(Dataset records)
= = = = =

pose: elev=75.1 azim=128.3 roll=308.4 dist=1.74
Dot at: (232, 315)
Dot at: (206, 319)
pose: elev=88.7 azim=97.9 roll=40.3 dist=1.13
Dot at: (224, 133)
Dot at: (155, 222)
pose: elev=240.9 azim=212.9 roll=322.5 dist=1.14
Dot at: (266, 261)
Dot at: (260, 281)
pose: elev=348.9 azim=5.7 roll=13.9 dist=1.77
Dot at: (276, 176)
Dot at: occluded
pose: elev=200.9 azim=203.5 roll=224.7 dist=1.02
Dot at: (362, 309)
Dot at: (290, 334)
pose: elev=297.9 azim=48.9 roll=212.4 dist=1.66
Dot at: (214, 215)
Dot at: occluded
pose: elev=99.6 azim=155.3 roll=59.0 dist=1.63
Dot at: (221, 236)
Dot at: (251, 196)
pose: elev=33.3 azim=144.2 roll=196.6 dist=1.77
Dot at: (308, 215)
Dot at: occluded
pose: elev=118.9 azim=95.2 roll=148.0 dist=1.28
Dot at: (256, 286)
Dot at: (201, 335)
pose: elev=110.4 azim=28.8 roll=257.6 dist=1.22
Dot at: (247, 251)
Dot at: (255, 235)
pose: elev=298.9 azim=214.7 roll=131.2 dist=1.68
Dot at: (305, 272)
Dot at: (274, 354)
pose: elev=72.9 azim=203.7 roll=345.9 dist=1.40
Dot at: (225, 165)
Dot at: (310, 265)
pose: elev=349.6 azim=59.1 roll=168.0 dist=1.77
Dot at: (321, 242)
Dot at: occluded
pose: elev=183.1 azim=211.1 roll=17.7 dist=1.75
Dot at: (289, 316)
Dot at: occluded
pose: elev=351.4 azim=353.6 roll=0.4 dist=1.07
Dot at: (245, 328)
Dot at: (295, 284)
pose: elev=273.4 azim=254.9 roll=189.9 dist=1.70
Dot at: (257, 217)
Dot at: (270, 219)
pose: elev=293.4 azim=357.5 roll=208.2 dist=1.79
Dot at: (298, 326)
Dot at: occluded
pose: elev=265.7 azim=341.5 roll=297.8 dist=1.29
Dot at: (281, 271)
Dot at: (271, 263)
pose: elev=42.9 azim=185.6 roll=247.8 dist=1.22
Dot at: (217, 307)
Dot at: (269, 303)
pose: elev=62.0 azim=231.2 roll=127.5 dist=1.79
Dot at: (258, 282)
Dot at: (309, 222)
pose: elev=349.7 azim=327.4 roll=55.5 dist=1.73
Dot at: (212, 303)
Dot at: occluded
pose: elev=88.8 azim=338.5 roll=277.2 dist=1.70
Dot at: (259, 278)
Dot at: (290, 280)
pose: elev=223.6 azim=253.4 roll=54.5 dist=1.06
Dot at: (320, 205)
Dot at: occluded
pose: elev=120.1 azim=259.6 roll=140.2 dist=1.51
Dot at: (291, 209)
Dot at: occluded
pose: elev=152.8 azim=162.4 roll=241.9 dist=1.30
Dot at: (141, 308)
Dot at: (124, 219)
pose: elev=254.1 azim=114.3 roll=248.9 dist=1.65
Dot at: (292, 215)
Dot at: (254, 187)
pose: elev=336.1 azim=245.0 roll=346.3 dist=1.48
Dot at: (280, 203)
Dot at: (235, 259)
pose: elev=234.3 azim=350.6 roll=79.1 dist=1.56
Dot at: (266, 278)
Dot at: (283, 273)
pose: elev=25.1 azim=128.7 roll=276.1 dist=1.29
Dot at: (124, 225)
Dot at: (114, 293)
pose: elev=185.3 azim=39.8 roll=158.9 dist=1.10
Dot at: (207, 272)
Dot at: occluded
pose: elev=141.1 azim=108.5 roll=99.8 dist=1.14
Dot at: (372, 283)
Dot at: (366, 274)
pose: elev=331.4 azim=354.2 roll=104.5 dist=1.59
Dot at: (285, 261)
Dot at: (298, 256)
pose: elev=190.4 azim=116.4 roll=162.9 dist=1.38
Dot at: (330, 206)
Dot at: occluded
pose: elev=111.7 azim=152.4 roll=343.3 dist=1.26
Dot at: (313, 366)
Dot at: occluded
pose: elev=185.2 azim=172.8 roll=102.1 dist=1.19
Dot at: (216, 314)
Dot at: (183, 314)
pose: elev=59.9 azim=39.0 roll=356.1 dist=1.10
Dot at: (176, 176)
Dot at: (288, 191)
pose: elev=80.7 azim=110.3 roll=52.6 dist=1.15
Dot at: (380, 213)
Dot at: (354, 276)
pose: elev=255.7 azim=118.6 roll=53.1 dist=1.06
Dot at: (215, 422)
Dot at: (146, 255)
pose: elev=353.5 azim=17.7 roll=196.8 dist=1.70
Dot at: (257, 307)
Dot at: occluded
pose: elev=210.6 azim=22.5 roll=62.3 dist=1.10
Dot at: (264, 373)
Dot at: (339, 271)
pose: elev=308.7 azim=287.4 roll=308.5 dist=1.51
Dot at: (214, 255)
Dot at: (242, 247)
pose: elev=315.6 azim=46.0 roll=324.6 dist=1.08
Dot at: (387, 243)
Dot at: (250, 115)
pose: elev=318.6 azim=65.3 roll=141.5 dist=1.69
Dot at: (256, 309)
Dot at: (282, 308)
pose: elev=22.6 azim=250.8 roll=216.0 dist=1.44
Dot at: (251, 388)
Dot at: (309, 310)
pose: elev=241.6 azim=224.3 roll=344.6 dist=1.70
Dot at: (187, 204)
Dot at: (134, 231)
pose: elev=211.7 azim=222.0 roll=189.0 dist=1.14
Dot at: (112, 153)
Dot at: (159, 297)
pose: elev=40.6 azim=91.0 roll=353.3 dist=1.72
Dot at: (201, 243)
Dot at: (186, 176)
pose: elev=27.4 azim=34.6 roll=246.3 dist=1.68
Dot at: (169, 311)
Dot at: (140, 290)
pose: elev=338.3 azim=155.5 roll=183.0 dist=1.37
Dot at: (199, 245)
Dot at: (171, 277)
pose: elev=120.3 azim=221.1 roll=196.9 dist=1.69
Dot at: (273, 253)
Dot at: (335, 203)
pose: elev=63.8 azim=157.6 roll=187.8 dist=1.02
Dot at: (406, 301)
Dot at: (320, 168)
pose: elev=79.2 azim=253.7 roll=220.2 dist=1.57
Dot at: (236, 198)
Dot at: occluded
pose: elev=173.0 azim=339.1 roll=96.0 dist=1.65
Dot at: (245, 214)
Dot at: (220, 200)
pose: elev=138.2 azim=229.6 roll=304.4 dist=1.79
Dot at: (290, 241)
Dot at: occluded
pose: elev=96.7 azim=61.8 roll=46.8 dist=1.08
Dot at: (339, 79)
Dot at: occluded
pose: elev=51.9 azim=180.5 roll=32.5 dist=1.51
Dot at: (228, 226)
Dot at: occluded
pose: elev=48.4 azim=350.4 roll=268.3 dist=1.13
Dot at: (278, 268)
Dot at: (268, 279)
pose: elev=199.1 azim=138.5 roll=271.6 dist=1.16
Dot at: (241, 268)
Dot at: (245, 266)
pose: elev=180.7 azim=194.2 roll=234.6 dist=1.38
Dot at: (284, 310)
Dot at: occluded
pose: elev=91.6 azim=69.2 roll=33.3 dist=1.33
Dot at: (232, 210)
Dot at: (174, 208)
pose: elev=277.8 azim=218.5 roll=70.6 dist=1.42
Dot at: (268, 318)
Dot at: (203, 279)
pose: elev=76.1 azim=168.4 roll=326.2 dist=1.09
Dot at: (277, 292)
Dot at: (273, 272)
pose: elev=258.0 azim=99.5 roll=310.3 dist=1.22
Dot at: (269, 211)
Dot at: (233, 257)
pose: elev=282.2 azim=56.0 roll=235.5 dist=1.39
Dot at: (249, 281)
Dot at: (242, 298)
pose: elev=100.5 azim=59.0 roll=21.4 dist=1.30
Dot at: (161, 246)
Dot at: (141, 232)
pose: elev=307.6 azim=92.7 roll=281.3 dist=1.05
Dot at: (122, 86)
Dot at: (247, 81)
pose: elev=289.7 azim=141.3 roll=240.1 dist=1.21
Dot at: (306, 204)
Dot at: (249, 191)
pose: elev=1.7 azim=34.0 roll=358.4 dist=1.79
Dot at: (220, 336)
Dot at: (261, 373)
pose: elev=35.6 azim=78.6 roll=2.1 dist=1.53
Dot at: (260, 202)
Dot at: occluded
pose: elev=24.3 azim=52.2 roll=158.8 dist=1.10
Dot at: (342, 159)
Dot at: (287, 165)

= = = = =

Reproduce verbatim the lines from the first line through the line containing "Dot at: (270, 219)", including both of those lines.

§ Reply
pose: elev=75.1 azim=128.3 roll=308.4 dist=1.74
Dot at: (232, 315)
Dot at: (206, 319)
pose: elev=88.7 azim=97.9 roll=40.3 dist=1.13
Dot at: (224, 133)
Dot at: (155, 222)
pose: elev=240.9 azim=212.9 roll=322.5 dist=1.14
Dot at: (266, 261)
Dot at: (260, 281)
pose: elev=348.9 azim=5.7 roll=13.9 dist=1.77
Dot at: (276, 176)
Dot at: occluded
pose: elev=200.9 azim=203.5 roll=224.7 dist=1.02
Dot at: (362, 309)
Dot at: (290, 334)
pose: elev=297.9 azim=48.9 roll=212.4 dist=1.66
Dot at: (214, 215)
Dot at: occluded
pose: elev=99.6 azim=155.3 roll=59.0 dist=1.63
Dot at: (221, 236)
Dot at: (251, 196)
pose: elev=33.3 azim=144.2 roll=196.6 dist=1.77
Dot at: (308, 215)
Dot at: occluded
pose: elev=118.9 azim=95.2 roll=148.0 dist=1.28
Dot at: (256, 286)
Dot at: (201, 335)
pose: elev=110.4 azim=28.8 roll=257.6 dist=1.22
Dot at: (247, 251)
Dot at: (255, 235)
pose: elev=298.9 azim=214.7 roll=131.2 dist=1.68
Dot at: (305, 272)
Dot at: (274, 354)
pose: elev=72.9 azim=203.7 roll=345.9 dist=1.40
Dot at: (225, 165)
Dot at: (310, 265)
pose: elev=349.6 azim=59.1 roll=168.0 dist=1.77
Dot at: (321, 242)
Dot at: occluded
pose: elev=183.1 azim=211.1 roll=17.7 dist=1.75
Dot at: (289, 316)
Dot at: occluded
pose: elev=351.4 azim=353.6 roll=0.4 dist=1.07
Dot at: (245, 328)
Dot at: (295, 284)
pose: elev=273.4 azim=254.9 roll=189.9 dist=1.70
Dot at: (257, 217)
Dot at: (270, 219)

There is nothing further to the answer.